I am thinking of the flower lady, now. Her name was Sherri Greenlee. Once or twice a week we go to the local Safeway to shop for groceries. It is a huge box store, teeming with busy mothers, shopping carts, snail slow seniors, the after-school kids enriching the in-house Starbucks and waves of noisy commotion. In that atmosphere hardworking, hard pressed staff accommodate everything and everybody imaginable, dealing with carpel tunnel or standing on their aching feet for hours and hours. Many accept the assault of complaints, whining, rudeness and incivility as part of the job. Damn, can you imagine how that feels, day after day, week after week, month after month?

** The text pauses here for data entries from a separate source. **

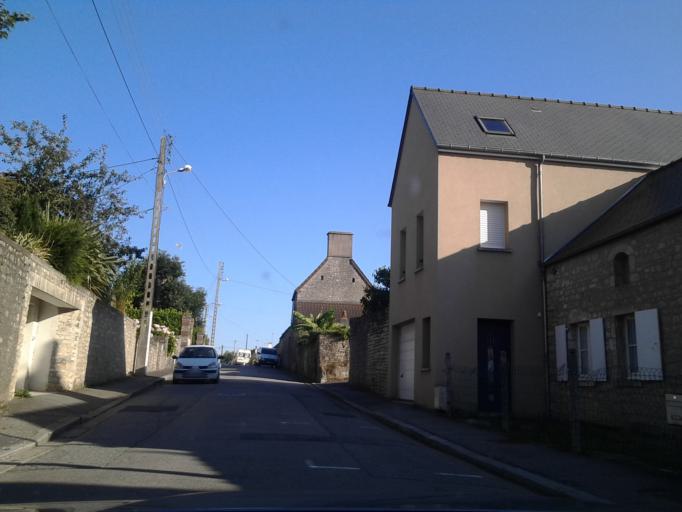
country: FR
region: Lower Normandy
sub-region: Departement de la Manche
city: Valognes
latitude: 49.5142
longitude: -1.4745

Sometimes spirituality is as simple as connecting, communicating and listening. I have learned much from my partner in this art of connecting. Tending toward over intellectualization, hermetic withdrawal and an old man’s crabby impatience I am constantly stopped in wonder by my partner’s gift of connection. In all the places we have ever lived over the past twenty years he manages with a bodhisattva’s grace to ‘know’ those around him by listening, asking the right questions and affirming the spirit unfolding. His is a Zorba’s passion for the moment.

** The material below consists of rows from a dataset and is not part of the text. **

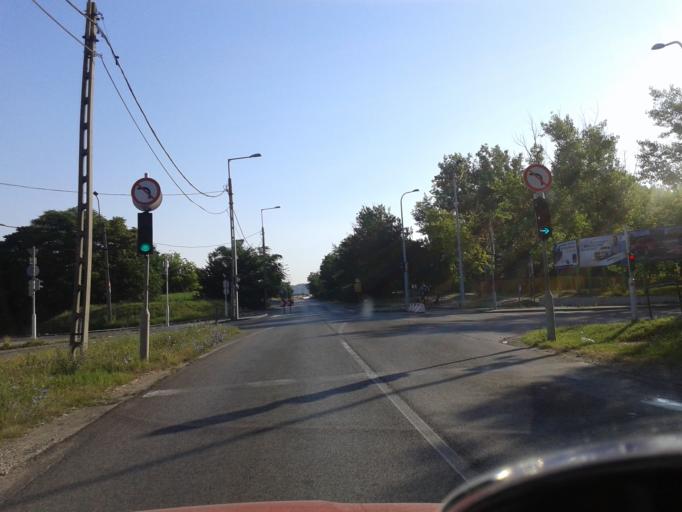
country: HU
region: Budapest
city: Budapest XI. keruelet
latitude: 47.4624
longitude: 19.0122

He knows about the counter lady’s nasty husband, her son’s jail time for pot and her mother-in law’s Alzheimer’s, about the two jobs she undertakes because her daughter is in nursing school. The baking lady is a minister’s wife, who spent years in Asia as a missionary and volunteers at a local food bank. The vegetable man is newly married and jokes a lot. The checkout lady has a four year old son, who is fixated with the word ‘No.’ and came up with the word ’Fuck’ recently, so the ex-husband is supervised now. And so it goes, this rich stew of human life and that which connects us all—our raw joyful and painful humanity.
Sherri Greenlee was one such connection. She was the manager of the floral station at Safeway—-a large and complex operation that involved non-stop hard work and work that demanded a creative eye for beauty. Sherri also did the outside holiday displays that dazzled the consumer’s eye. She was the first to be encountered entering the store and the last, from our exit.
Sherri was a little over five feet, or so it seemed to me, with beautiful red/gold hair and pale flawless skin. She was the mother of three and a grandmother, who devoted her precious spare time to community and her kids’ athletic activities. She loved to have the chance to advise on floral combinations or what was special that day. One imagined it wasn’t that often people asked her. Listening to her talk about these mundane genre activities was mesmerizing. She made the ordinary magical, and in no small way exuded the positive path she made though the catastrophe of a busy life.
Not too many hours after our last visit with her Sherri’s Mustang was found crashed into a tree on the way home. It is speculated she had a stroke or heart attack. Take the time to connect. Tell folks you appreciate their help, their service, themselves.